Extract.
╭──
# Wet look wax for White...50 quid budget.



## bradleymarky (Nov 29, 2013)

Although i like my sealants i think the car is lacking a bit of something. I like the sound of the R222 100% carnuaba which is just under my budget.

I`ve tried a few Dodo waxes and ODK Glamour (which was pretty good) but want a nice wet look that will last a couple of months in the summer.

Obviously the car will have a full decon and polish with M205 and probably a layer of C2V3 for piece of mind before the wax.


----------



## Kimo (Jun 7, 2013)

Illusion then

Very wet and looks great on white


----------



## chris_m182 (Jul 24, 2009)

Have a look at the Obsession Wax Custom Evolution offer - £55 delivered until the end of the month.


----------



## great gonzo (Nov 4, 2010)

Probably easier to get what you want with a glaze and keep to the waxes you have. 
AF Ultra glaze gives a lot of gloss. 

Gonz.


----------



## mikster (Jan 4, 2016)

great gonzo said:


> Probably easier to get what you want with a glaze and keep to the waxes you have.
> AF Ultra glaze gives a lot of gloss.
> 
> Gonz.


+1 :thumb:


----------



## A&J (Mar 4, 2015)

Look at blackfire midnight sun ivory


----------



## Ads_ClioV6 (Apr 27, 2014)

Wolfgang fuzion small tub,will leave it dripping wet.


----------



## chongo (Jun 7, 2014)

ADSCLIOCUP said:


> Wolfgang fuzion small tub,will leave it dripping wet.


Hi mate, I was looking at this for a single stage red paint,:doublesho how much, and how long do you have to wait for another layer to apply


----------



## Ross (Apr 25, 2007)

chongo said:


> Hi mate, I was looking at this for a single stage red paint,:doublesho how much, and how long do you have to wait for another layer to apply


Get Victoria concours red wax instead :thumb:


----------



## Ads_ClioV6 (Apr 27, 2014)

Its around £40 its a different look than vics,very reflective wet,not as deepas vics .Layer 12hrs apart.


----------



## chongo (Jun 7, 2014)

Ross said:


> Get Victoria concours red wax instead :thumb:


Used that for years now:thumb: just looking for something different:thumb:


----------



## AllenF (Aug 20, 2012)

K paste or liquid.
Paste take a look at collinite 915.
Liquid take a look at concepts xpert60.
Both easy to use. Very economical and both rival stuff at ten times their price


----------



## MAXI-MILAN (Oct 26, 2008)

Victoria Concours and Pinnacle Souveran Classic choice for warm wet finish , AF illusion gives more glow and wettness with less depth but looks brighter and reflective.


----------



## MAXI-MILAN (Oct 26, 2008)

chongo said:


> Used that for years now:thumb: just looking for something different:thumb:


Something different ? Victoria Hybrid wax :thumb: I can't describe Hybrid finish but the gloss and glow very noticeable !
╰──
Requirement. Copy out the stretch of the forum thread on wet look wax from "Illusion then" through "of the month.", word for word.

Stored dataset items
╭──
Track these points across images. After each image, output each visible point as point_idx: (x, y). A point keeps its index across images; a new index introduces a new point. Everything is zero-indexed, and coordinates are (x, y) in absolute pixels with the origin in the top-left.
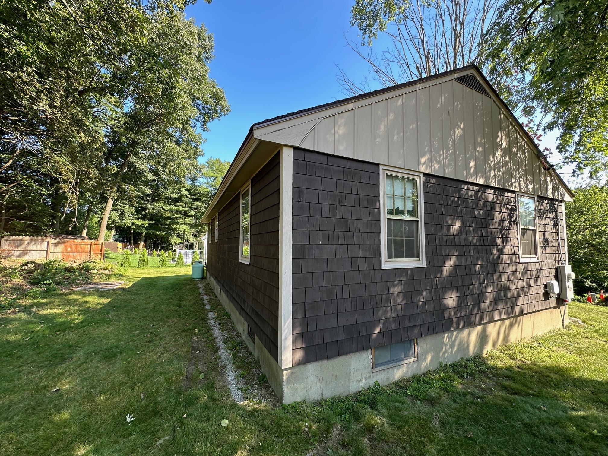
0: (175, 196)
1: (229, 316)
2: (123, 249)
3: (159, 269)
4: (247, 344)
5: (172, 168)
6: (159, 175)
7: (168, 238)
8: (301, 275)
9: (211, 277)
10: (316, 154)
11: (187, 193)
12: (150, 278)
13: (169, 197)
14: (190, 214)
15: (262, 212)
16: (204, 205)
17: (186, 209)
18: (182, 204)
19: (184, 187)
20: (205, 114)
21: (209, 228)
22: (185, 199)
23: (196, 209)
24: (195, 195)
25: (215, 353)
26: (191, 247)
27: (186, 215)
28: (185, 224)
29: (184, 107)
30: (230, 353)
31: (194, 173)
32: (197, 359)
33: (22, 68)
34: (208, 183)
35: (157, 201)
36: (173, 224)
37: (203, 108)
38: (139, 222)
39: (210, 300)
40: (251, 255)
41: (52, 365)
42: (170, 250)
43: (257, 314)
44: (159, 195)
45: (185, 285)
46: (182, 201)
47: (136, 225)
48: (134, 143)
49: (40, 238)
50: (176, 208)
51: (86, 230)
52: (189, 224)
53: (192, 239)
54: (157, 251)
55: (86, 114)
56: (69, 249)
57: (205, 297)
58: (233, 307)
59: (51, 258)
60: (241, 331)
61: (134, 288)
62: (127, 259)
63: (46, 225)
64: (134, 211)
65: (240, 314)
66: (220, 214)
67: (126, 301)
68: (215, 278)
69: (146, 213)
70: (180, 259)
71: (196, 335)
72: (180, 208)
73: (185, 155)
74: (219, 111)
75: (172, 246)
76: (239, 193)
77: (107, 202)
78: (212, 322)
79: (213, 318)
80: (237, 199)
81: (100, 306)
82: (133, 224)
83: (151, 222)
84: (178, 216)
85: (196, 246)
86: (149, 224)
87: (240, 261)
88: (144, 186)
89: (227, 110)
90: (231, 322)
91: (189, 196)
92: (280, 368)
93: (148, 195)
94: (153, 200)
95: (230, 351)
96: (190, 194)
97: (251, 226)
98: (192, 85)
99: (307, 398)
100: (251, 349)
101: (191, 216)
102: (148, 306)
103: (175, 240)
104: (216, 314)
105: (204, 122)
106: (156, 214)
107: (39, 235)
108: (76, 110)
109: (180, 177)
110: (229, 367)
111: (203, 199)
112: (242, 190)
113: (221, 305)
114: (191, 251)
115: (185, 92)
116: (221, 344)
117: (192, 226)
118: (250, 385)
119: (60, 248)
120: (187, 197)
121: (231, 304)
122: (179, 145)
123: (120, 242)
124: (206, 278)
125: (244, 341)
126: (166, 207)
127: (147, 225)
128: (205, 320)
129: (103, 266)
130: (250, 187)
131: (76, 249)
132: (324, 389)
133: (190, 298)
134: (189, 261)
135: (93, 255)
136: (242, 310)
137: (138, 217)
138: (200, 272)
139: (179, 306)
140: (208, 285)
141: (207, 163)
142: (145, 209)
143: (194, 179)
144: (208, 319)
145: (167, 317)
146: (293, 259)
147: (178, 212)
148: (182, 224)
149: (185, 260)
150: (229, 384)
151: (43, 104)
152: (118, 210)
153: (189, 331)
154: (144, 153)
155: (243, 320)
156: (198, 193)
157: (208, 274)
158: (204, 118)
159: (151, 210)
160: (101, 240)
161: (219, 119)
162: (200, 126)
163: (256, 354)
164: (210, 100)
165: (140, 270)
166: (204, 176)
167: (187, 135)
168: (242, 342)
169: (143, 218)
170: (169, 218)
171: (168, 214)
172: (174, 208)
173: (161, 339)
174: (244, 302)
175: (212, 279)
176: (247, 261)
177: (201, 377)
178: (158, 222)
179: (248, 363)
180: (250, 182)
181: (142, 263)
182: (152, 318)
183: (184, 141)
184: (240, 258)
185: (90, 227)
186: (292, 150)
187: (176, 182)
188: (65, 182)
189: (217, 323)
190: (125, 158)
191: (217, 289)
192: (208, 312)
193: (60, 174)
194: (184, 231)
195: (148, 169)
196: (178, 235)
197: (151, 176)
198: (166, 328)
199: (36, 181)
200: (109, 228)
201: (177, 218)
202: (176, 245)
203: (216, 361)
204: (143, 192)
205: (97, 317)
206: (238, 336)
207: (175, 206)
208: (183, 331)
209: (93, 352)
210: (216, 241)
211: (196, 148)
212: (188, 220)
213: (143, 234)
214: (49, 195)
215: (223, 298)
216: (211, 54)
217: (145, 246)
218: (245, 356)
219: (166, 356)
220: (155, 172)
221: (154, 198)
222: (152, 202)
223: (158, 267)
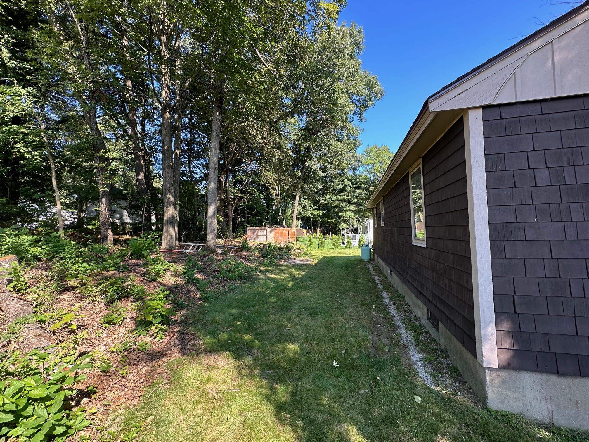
0: (340, 187)
1: (404, 298)
2: (307, 234)
3: (333, 251)
4: (429, 329)
5: (337, 163)
6: (327, 171)
7: (337, 224)
8: (504, 260)
9: (379, 259)
10: (519, 106)
11: (349, 183)
12: (328, 257)
13: (335, 189)
14: (353, 201)
15: (441, 191)
16: (365, 192)
17: (350, 197)
18: (345, 193)
19: (347, 178)
20: (361, 106)
21: (373, 213)
22: (348, 189)
23: (358, 196)
24: (356, 183)
25: (395, 331)
26: (356, 231)
27: (350, 203)
28: (349, 211)
29: (343, 106)
30: (411, 335)
31: (354, 163)
32: (379, 332)
33: (247, 118)
34: (367, 170)
35: (326, 194)
36: (340, 212)
37: (359, 101)
38: (316, 212)
39: (381, 281)
40: (427, 238)
41: (282, 312)
42: (339, 234)
43: (441, 300)
44: (327, 189)
45: (357, 265)
46: (346, 191)
47: (314, 215)
48: (309, 149)
49: (263, 227)
50: (341, 197)
51: (285, 221)
52: (352, 211)
53: (356, 225)
54: (329, 235)
55: (280, 138)
56: (277, 235)
57: (376, 277)
58: (408, 289)
59: (270, 240)
60: (419, 314)
61: (319, 265)
62: (310, 242)
63: (265, 219)
64: (312, 204)
65: (417, 297)
66: (385, 198)
67: (316, 274)
68: (384, 260)
69: (320, 205)
70: (349, 242)
71: (374, 310)
72: (345, 197)
73: (346, 149)
74: (373, 98)
75: (340, 231)
76: (407, 174)
77: (295, 199)
78: (387, 301)
79: (387, 298)
80: (405, 179)
81: (300, 276)
82: (311, 214)
83: (324, 212)
84: (344, 204)
85: (360, 230)
86: (322, 213)
87: (413, 243)
88: (317, 182)
89: (381, 94)
90: (406, 304)
91: (351, 185)
92: (481, 365)
93: (320, 190)
94: (324, 193)
95: (410, 332)
96: (352, 183)
97: (425, 206)
98: (348, 83)
99: (525, 413)
100: (434, 335)
101: (354, 203)
102: (331, 280)
103: (343, 225)
104: (390, 294)
105: (360, 114)
106: (326, 204)
107: (262, 226)
108: (275, 136)
109: (343, 170)
110: (412, 348)
111: (363, 186)
112: (410, 171)
113: (393, 287)
114: (357, 235)
115: (343, 92)
116: (399, 323)
117: (355, 212)
118: (440, 373)
119: (273, 234)
120: (349, 186)
121: (405, 287)
122: (341, 141)
123: (304, 228)
124: (374, 260)
125: (423, 326)
126: (334, 198)
127: (321, 214)
128: (380, 298)
129: (297, 247)
130: (421, 166)
131: (281, 234)
132: (555, 413)
133: (363, 277)
134: (356, 244)
135: (290, 239)
136: (419, 294)
137: (314, 208)
138: (368, 254)
139: (355, 282)
140: (376, 266)
141: (365, 152)
142: (319, 201)
143: (354, 170)
144: (383, 298)
145: (347, 291)
146: (491, 241)
147: (343, 201)
148: (347, 211)
149: (353, 243)
150: (415, 364)
151: (259, 139)
152: (301, 204)
153: (367, 306)
154: (315, 155)
155: (420, 303)
156: (359, 182)
157: (376, 256)
158: (360, 110)
159: (323, 202)
160: (294, 228)
161: (374, 106)
162: (357, 118)
163: (442, 342)
164: (364, 90)
165: (320, 251)
166: (363, 165)
167: (346, 131)
168: (422, 327)
169: (318, 209)
170: (336, 207)
171: (336, 204)
172: (340, 198)
173: (346, 308)
174: (422, 285)
175: (380, 261)
176: (422, 244)
177: (386, 349)
178: (328, 211)
179: (433, 349)
180: (420, 160)
181: (321, 245)
182: (336, 289)
183: (344, 137)
184: (413, 241)
185: (287, 219)
186: (480, 111)
187: (340, 175)
188: (273, 188)
189: (392, 303)
190: (304, 162)
191: (387, 270)
192: (381, 291)
193: (269, 183)
194: (350, 217)
195: (319, 168)
196: (345, 221)
197: (321, 174)
198: (348, 299)
199: (258, 190)
200: (298, 219)
201: (342, 206)
202: (343, 229)
203: (398, 338)
204: (317, 188)
205: (300, 284)
206: (417, 320)
207: (340, 196)
208: (363, 305)
209: (303, 308)
210: (383, 225)
211: (355, 140)
212: (352, 207)
213: (319, 222)
214: (264, 199)
215: (395, 280)
216: (362, 46)
217: (321, 232)
218: (429, 342)
219: (353, 323)
220: (324, 170)
221: (324, 191)
222: (323, 195)
223: (333, 248)
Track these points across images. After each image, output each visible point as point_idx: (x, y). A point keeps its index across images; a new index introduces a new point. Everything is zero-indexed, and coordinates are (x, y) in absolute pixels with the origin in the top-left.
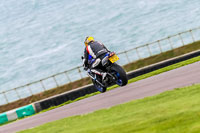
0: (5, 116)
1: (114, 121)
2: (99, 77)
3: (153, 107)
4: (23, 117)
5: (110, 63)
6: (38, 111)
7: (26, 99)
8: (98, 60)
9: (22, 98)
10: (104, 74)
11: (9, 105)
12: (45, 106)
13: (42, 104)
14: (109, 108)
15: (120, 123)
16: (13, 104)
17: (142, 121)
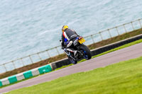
0: (31, 72)
1: (108, 76)
2: (72, 53)
3: (135, 66)
4: (43, 73)
5: (79, 44)
6: (54, 69)
7: (45, 61)
8: (71, 42)
9: (43, 59)
10: (75, 52)
11: (33, 64)
12: (59, 65)
13: (57, 64)
14: (104, 67)
15: (113, 77)
16: (36, 64)
17: (128, 76)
╰──
Completed exercise.
Illusion then

Very wet and looks great on white


----------



## chris_m182 (Jul 24, 2009)

Have a look at the Obsession Wax Custom Evolution offer - £55 delivered until the end of the month.